Cogí dos conjuntos de bragas brasileñas y sujetador, un body sin tirantes ni mangas y unas medias. Entré en un probador y me desnudé. Me miré en el espejo y vi a una mujer deseable y deseosa. Me contemplé detenidamente en el espejo, sin prisas, dándome la vuelta. Incluso me imaginé observada por alguien inconcreto, y la sensación me puso más caliente. Era absurdo que alguien me espiara, pero me dije, ¿por qué no?, y dejé una rendija de un par de centímetros en la cortina del probador.

Los conjuntos de braga y sujetador eran muy monos, pero cuando me puse el body supe que era la prenda que andaba buscando.
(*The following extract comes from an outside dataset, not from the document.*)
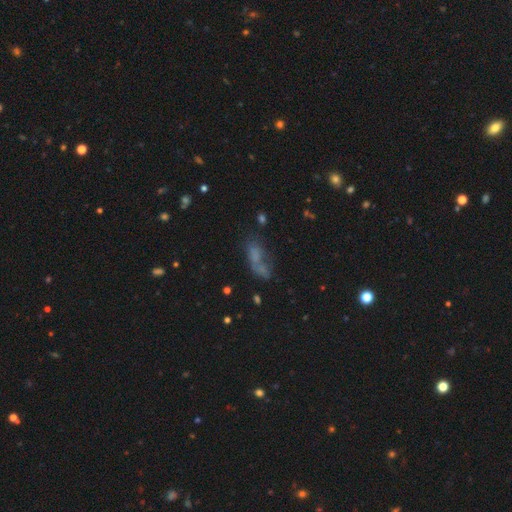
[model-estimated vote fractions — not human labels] Smooth or featured? Predicted: smooth (p=0.58). How rounded? Predicted: in between (p=0.73). Merging? Predicted: none (p=0.35).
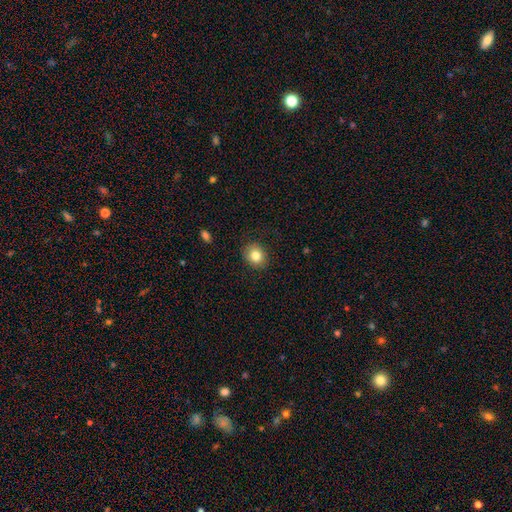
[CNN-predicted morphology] type=smooth (83%); roundness=round (64%); merging=none (86%).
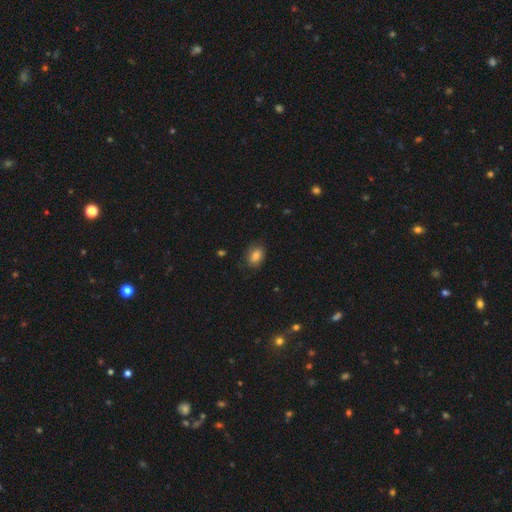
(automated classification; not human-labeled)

Era de un gris claro, con aros que me levantaban los pechos y casi dejaban a la vista los pezones, de un encaje muy discreto y sexy a la vez; vamos, que se me transparentaba el vello público. Tenía dos clecs en la parte de abajo, y cuando lo tuve puesto me hice una foto ante el espejo. Luego otra asomando los pezones y, al final, una con los clecs desabrochados y el body subido, de forma que se veían perfectamente mis caderas, mi cintura y mi coño, aunque no las tetas. Me sentía traviesa y guarra; sobre todo guarra.

Miré hacia la cortina y, como era de esperar, no había nadie. Nadie que disfrutara viendo mi cuerpo y se pusiera cachondo al otro lado.

Salí y me dirigí al mostrador, donde solo había un hombre pidiendo opinión a la empleada sobre unos ligueros que tenía en la mano. Era un hombre algo más joven que yo, y parecía un poco turbado por estar comprando esa prenda.

  • Mi mujer es muy clásica, ¿sabe? - le dijo a la dependienta. - Pero creo que esto le puede gustar…

  • Yo creo que sí, además son muy elegantes – dijo la chica. - ¿No ha pensado en comprarle también unas medias?

  • Es verdad, ella siempre usa pantys, y unos ligueros sin medias…

Me estaba impacientando un poco y debió darse cuenta, porque me cedió el turno y dijo:

  • Pase, pase, todavía me faltan por elegir unas medias…

  • Gracias – le dije. Y extendí el body sobre el mostrador de modo que pudiera verlo bien.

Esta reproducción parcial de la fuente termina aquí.